Menuju konten utama

Gaplek: Diekspor Hindia Belanda, Diandalkan Para Petani

Profit gaplek di dekade 1920-an sempat menyentuh nilai 14.780.000 gulden atau setara dengan Rp110 miliar hari ini.

Gaplek: Diekspor Hindia Belanda, Diandalkan Para Petani
Warga menjemur singkong di Desa Menawan, Gebog, Kudus, Jawa Tengah, Kamis (9/3). Singkong yang di jemur hingga kering atau di sebut Gaplek tersebut di jual Rp20 ribu per karung untuk di jadikan bahan makanan tradisional seperti Tiwul, Gatot dan Kenyol.

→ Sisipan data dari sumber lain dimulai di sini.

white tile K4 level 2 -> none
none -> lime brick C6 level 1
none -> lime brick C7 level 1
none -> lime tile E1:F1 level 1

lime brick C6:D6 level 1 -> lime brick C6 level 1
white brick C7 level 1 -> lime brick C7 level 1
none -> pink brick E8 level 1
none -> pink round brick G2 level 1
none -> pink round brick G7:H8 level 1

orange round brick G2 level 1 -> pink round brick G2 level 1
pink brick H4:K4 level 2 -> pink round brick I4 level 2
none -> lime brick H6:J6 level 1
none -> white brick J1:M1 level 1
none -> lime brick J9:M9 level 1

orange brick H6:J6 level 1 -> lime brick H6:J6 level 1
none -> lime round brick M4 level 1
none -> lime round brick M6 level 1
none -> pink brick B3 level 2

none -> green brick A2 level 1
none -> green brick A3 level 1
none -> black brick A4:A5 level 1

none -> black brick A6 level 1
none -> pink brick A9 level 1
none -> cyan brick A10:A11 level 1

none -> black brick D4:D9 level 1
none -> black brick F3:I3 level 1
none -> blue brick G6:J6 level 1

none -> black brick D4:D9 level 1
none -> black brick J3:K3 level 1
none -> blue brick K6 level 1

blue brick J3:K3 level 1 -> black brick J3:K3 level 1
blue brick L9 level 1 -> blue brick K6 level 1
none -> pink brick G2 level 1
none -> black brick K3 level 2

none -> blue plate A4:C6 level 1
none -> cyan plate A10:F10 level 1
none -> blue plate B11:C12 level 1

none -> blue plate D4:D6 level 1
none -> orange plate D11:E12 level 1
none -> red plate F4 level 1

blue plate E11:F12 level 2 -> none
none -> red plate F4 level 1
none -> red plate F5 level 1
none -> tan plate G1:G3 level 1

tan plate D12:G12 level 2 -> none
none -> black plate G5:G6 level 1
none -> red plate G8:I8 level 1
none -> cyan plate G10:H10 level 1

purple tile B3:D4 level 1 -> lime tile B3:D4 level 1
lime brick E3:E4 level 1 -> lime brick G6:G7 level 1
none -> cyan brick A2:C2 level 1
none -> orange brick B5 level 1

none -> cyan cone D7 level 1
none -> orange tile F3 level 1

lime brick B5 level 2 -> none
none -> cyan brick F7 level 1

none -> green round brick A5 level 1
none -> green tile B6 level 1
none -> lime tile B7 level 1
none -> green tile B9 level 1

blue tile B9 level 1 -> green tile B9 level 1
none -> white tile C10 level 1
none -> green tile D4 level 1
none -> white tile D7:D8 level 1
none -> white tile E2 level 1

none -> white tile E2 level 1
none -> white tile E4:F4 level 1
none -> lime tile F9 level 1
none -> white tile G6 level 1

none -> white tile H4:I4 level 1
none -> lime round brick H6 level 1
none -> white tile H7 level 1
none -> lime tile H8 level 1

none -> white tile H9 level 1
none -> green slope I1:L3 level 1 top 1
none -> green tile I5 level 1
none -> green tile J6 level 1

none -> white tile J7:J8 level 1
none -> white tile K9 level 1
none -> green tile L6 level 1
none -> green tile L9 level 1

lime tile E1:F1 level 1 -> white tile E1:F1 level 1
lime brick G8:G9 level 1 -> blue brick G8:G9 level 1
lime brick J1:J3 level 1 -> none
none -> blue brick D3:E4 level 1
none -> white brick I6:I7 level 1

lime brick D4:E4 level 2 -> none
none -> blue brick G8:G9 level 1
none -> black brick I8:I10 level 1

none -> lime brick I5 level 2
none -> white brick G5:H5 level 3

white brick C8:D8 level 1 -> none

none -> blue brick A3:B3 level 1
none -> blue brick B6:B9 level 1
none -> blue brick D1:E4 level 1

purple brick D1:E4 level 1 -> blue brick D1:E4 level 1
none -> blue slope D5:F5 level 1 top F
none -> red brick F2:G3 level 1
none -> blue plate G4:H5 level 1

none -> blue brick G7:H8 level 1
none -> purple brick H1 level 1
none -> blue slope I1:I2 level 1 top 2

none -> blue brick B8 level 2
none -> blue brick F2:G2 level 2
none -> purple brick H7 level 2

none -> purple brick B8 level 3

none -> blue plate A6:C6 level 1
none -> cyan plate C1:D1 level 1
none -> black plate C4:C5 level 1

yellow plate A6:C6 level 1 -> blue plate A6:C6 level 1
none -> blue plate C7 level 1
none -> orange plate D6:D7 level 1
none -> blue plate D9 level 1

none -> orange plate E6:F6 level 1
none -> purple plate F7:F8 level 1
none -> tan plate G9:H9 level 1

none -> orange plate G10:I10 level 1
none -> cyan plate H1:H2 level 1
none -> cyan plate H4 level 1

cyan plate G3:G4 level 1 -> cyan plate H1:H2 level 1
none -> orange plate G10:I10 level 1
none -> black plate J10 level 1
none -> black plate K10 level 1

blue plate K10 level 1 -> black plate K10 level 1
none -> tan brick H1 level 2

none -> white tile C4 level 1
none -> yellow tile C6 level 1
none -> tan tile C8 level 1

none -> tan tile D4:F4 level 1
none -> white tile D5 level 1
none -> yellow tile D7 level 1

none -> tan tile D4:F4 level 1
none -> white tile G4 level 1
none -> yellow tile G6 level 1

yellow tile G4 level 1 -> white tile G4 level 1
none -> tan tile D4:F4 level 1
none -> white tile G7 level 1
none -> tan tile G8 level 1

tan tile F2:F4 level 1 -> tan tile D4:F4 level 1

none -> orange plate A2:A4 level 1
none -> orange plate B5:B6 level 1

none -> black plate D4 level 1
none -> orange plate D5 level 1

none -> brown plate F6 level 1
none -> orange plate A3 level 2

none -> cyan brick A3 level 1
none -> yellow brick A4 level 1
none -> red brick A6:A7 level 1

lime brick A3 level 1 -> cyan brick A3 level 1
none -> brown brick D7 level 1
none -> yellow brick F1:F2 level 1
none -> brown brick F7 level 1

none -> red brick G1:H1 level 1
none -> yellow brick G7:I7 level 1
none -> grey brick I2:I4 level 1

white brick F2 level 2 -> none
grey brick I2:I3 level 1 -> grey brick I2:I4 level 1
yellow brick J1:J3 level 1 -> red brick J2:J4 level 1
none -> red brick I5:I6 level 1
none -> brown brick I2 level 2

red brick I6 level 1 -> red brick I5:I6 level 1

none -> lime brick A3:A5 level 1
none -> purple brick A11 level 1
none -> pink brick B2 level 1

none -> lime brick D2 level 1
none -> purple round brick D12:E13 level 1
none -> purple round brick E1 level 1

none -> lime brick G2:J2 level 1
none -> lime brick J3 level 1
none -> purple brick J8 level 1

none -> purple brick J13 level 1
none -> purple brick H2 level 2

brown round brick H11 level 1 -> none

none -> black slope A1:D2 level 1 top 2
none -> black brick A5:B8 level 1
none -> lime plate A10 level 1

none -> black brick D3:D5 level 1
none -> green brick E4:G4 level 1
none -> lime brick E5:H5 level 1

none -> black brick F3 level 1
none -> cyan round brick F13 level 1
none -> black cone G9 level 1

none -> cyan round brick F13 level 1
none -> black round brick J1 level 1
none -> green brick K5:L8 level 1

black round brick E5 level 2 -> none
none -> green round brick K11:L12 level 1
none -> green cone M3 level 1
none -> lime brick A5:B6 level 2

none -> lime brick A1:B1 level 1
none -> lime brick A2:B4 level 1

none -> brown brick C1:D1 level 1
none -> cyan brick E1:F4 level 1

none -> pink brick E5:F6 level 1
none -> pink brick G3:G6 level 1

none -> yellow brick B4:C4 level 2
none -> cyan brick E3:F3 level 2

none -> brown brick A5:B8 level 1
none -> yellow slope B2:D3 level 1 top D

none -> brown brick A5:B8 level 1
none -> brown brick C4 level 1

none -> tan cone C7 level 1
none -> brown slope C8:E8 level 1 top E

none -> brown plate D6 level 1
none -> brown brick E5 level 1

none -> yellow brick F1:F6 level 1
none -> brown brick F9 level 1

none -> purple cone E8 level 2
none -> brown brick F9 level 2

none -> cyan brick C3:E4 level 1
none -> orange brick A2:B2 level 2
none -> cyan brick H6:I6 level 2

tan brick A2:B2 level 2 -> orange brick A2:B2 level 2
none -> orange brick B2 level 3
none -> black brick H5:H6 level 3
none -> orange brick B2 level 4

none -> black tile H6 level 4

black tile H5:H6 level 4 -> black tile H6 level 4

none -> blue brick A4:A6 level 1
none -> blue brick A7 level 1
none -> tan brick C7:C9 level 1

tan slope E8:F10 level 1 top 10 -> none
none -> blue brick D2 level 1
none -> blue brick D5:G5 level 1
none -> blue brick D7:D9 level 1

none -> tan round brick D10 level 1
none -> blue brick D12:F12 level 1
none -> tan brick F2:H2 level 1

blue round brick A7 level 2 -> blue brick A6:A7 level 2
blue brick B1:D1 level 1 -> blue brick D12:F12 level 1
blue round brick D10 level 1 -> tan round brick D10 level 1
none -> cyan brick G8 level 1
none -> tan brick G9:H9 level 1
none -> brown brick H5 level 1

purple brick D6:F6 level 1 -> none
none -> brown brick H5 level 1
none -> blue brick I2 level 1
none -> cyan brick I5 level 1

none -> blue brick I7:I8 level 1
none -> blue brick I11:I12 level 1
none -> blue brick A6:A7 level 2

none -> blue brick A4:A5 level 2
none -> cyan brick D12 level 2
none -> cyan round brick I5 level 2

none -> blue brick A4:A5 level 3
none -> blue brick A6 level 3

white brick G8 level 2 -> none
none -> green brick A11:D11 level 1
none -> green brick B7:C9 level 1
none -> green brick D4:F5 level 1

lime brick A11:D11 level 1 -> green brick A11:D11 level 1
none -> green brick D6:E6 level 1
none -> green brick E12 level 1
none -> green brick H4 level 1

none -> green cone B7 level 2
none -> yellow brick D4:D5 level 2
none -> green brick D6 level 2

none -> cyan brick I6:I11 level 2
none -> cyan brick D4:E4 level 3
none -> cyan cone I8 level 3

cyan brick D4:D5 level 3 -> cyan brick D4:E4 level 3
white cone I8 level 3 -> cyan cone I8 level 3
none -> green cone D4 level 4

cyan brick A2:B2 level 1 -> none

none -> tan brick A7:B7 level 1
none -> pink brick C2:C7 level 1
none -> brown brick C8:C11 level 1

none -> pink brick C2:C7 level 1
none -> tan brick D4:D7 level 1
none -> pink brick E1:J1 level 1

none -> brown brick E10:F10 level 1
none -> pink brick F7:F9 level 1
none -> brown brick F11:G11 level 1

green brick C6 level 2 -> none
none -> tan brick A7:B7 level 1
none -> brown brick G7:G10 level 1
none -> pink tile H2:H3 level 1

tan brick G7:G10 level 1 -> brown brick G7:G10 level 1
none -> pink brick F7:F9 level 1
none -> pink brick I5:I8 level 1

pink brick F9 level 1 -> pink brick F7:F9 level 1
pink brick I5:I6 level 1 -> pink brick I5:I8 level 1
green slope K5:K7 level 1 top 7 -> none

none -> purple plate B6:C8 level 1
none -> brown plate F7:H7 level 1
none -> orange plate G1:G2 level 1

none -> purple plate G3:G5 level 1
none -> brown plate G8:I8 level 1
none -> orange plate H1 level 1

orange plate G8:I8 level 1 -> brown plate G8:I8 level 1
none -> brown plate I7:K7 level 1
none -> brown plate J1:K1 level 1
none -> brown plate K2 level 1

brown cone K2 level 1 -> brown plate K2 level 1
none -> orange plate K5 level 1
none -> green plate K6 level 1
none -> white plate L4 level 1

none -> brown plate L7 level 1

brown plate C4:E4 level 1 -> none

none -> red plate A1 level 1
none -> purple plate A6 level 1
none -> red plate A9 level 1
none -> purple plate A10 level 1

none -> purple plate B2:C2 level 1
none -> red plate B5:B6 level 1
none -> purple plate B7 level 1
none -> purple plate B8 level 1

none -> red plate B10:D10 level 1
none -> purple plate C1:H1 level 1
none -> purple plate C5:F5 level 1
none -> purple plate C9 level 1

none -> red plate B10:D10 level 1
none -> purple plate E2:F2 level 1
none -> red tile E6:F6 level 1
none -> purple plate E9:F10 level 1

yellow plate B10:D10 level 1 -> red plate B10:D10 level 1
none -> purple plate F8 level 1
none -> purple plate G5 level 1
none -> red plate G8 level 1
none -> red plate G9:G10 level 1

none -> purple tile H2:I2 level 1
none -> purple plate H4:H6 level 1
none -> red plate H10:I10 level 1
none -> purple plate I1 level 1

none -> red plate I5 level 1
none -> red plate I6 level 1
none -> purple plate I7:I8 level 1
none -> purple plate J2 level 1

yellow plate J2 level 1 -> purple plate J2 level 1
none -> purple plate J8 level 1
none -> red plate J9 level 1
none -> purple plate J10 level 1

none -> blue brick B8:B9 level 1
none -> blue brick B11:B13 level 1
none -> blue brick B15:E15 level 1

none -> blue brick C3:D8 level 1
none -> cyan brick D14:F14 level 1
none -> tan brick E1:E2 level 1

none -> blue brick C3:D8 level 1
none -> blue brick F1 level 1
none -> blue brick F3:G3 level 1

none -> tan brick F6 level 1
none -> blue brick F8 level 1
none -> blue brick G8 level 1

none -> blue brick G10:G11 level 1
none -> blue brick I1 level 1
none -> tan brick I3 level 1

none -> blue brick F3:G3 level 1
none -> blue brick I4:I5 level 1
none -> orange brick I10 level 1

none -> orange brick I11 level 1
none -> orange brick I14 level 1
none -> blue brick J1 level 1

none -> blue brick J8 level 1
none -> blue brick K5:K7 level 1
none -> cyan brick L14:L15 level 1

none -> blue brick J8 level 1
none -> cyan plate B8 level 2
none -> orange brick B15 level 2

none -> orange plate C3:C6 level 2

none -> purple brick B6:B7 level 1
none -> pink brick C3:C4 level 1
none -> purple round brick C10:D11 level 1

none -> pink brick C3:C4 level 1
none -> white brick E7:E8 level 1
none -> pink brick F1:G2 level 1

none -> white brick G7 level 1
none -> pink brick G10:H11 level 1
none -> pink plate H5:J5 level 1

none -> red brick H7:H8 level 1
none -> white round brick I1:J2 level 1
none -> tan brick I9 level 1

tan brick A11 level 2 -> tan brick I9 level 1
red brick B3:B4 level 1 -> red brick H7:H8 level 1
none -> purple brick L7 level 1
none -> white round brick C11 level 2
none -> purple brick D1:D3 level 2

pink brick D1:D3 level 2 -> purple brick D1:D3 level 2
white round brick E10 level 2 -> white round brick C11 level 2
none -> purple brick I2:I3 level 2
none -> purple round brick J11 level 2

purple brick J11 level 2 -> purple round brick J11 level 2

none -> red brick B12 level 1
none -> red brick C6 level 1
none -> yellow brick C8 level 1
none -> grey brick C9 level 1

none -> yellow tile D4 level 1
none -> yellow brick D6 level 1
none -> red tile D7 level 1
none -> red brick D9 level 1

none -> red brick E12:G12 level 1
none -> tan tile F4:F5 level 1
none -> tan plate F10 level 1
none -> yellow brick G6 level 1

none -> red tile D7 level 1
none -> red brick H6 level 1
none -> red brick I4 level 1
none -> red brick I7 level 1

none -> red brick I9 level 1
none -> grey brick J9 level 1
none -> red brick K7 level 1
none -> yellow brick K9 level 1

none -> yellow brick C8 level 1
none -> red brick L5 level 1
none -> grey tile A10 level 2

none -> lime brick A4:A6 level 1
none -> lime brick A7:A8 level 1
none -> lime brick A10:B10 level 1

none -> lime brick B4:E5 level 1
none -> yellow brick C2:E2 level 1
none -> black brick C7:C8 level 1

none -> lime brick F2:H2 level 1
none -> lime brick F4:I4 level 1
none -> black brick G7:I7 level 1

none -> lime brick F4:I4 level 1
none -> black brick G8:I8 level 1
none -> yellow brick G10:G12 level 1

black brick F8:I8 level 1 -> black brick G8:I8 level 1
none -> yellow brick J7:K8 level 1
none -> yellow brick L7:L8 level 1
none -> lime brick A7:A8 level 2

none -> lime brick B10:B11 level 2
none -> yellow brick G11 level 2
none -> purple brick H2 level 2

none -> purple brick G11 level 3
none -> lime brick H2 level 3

ANTARA FOTO/Yusuf Nugroho/pd/17.

tirto.id - Pada Het Nieuws van den Dagedisi 28 Oktober 1938, dalam himpitan berita proyek pembangunan waduk Darma dan potret gagah Wakil Presiden Dewan Hindia, ada berita mungil di pojokan: empat pribumi baru saja mati.

Berita itu 25 kata saja. “Uit Kediri wordt geseind: In Srengat zijn zes Inheemschen na het gebruik van gaplek ziek geworden. Van hen zijn twee kinderen en twee volwassenen overleden”.

Diterjemahkan secara kasar, warta tersebut berarti: “Dari Kediri dilaporkan: Di Srengat, enam pribumi jatuh sakit setelah menggunakan gaplek. Di antara mereka, dua orang anak dan dua orang dewasa telah meninggal.”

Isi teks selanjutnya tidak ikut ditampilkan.